Copy the text on the stages of learning below word for word, from the first line to the last.

● DOCUMENT EXCERPT

Segment Open

Maybe you liked school. Or maybe you thought it was terrible.
You may even have thought that your school’s teaching style just wasn’t doing it for you.

Fortunately, we have easier access to great classes now thanks to the internet. And maybe you saw a webinar or an online class that was perfect for you. But what made it perfect?

So, today we’ll take a look at the Conscious Competence Model and its 4 Stages of Learning. You’ll also discover a quick overview of the 4 Mind Styles Model, the VARK Framework, and Growth vs. Fixed Mindset.

These are all different concepts you can use to help you prepare a great class or to simply figure out what kind of strategy works best for your personal development.

The Conscious Competence Learning Theory

The Conscious Competence Learning Model was first described by Management Trainer Martin Broadwell in 1969. Noel Burch then developed the Conscious Competence Ladder in the 1970s while working at Gordon Training.

This learning model focuses on 2 factors that are important when we learn a new skill. Our awareness (consciousness) and our skill-level (competence).

This is helpful if you are a sports coach, a life coach, or any kind of coach or teacher. Or maybe you need to train someone at work.

But this model can also help you understand which of the four stages you are at in the learning process if you want to learn or improve a skill. People also have different learning styles and so it’s important to know what works best for you and for others.

In psychology, the four stages of competence, or the “conscious competence” learning model, relates to the psychological states involved in the process of progressing from incompetence to competence in a skill.

Wikipedia Definition

The Conscious Competence Learning Theory or Matrix explains how we learn something new, and what process or stages we go through. The four stages of learning are called

  • Unconscious Incompetence
  • Conscious Incompetence
  • Conscious Competence
  • Unconscious Competence

So what are the 4 Stages of Learning?

According to the Conscious Competence Model, the four learning stages can be organized in a Learning Matrix.

Segment Closed

● PROVIDED MATERIAL
Segment Open

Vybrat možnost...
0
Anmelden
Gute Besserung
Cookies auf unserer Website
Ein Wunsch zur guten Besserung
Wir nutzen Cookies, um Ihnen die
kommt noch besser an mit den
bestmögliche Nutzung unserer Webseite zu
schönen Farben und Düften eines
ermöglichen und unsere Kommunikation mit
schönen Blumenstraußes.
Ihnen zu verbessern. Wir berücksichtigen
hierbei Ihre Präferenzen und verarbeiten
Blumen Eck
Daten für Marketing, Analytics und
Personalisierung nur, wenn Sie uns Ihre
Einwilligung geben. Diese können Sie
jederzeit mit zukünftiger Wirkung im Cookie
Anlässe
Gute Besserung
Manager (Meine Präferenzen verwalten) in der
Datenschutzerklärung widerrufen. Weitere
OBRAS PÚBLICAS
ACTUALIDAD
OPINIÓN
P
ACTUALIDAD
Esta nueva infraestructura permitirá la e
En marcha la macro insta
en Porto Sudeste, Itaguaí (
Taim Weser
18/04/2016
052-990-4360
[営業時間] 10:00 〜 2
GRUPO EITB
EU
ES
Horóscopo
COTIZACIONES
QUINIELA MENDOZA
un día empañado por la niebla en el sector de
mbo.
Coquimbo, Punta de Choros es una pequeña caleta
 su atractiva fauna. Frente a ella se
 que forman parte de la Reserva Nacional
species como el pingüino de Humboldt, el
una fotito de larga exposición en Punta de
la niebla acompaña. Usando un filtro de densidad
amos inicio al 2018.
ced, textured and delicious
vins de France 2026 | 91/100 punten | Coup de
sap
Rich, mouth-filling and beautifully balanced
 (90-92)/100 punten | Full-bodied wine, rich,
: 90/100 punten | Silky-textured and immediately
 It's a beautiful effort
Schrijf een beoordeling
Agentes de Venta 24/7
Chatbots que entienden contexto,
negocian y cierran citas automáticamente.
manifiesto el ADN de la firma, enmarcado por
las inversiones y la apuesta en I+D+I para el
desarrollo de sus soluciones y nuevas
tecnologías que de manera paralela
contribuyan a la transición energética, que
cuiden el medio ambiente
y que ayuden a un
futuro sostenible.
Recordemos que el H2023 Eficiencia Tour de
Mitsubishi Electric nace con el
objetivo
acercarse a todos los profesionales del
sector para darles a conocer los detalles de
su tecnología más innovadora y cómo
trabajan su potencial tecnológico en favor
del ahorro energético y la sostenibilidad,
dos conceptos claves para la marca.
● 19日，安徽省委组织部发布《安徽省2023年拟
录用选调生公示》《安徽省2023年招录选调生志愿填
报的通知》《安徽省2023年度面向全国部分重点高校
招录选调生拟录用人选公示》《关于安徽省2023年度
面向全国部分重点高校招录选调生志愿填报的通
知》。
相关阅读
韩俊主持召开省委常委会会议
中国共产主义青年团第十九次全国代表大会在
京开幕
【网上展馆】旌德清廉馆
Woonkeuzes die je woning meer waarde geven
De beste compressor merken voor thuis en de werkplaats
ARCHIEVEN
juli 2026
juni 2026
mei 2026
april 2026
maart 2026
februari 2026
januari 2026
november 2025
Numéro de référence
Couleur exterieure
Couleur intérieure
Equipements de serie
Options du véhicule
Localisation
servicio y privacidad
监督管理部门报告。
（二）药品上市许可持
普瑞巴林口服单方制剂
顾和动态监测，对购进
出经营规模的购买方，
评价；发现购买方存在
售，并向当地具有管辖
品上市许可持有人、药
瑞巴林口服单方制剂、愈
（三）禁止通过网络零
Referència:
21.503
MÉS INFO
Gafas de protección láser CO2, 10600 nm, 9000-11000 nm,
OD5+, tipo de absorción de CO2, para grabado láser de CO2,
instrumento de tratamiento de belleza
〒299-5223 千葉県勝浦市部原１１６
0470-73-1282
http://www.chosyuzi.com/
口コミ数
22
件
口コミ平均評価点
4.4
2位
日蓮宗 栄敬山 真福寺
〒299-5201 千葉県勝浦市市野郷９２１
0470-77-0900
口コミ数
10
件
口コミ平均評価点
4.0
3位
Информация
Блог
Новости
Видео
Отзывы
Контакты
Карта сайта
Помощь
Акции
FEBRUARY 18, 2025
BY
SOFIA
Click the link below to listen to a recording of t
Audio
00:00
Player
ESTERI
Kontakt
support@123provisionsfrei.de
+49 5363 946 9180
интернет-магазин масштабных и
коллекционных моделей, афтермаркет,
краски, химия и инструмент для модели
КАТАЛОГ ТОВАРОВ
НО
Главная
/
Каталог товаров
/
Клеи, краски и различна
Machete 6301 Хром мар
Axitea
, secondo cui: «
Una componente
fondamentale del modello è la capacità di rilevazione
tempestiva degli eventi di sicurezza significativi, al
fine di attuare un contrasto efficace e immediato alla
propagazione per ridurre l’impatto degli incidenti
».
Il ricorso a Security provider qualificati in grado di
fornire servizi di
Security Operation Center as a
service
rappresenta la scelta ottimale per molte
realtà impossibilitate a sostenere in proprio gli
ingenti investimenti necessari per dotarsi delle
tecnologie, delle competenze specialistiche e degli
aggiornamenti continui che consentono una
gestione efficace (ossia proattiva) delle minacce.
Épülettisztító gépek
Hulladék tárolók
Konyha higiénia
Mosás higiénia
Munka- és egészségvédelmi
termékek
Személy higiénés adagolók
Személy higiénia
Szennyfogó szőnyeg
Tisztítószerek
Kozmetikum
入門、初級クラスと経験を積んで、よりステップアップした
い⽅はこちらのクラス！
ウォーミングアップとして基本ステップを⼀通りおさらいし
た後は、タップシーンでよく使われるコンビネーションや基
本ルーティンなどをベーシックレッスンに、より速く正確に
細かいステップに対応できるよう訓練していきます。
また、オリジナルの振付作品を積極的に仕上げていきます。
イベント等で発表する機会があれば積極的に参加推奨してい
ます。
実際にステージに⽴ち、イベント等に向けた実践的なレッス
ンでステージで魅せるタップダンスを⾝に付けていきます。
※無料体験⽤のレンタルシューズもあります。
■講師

Segment Closed

● ANSWER TO THIS PROBLEM
Maybe you liked school. Or maybe you thought it was terrible.
You may even have thought that your school’s teaching style just wasn’t doing it for you.

Fortunately, we have easier access to great classes now thanks to the internet. And maybe you saw a webinar or an online class that was perfect for you. But what made it perfect?

So, today we’ll take a look at the Conscious Competence Model and its 4 Stages of Learning. You’ll also discover a quick overview of the 4 Mind Styles Model, the VARK Framework, and Growth vs. Fixed Mindset.

These are all different concepts you can use to help you prepare a great class or to simply figure out what kind of strategy works best for your personal development.

The Conscious Competence Learning Theory

The Conscious Competence Learning Model was first described by Management Trainer Martin Broadwell in 1969. Noel Burch then developed the Conscious Competence Ladder in the 1970s while working at Gordon Training.

This learning model focuses on 2 factors that are important when we learn a new skill. Our awareness (consciousness) and our skill-level (competence).

This is helpful if you are a sports coach, a life coach, or any kind of coach or teacher. Or maybe you need to train someone at work.

But this model can also help you understand which of the four stages you are at in the learning process if you want to learn or improve a skill. People also have different learning styles and so it’s important to know what works best for you and for others.

In psychology, the four stages of competence, or the “conscious competence” learning model, relates to the psychological states involved in the process of progressing from incompetence to competence in a skill.

Wikipedia Definition

The Conscious Competence Learning Theory or Matrix explains how we learn something new, and what process or stages we go through. The four stages of learning are called

  • Unconscious Incompetence
  • Conscious Incompetence
  • Conscious Competence
  • Unconscious Competence

So what are the 4 Stages of Learning?

According to the Conscious Competence Model, the four learning stages can be organized in a Learning Matrix.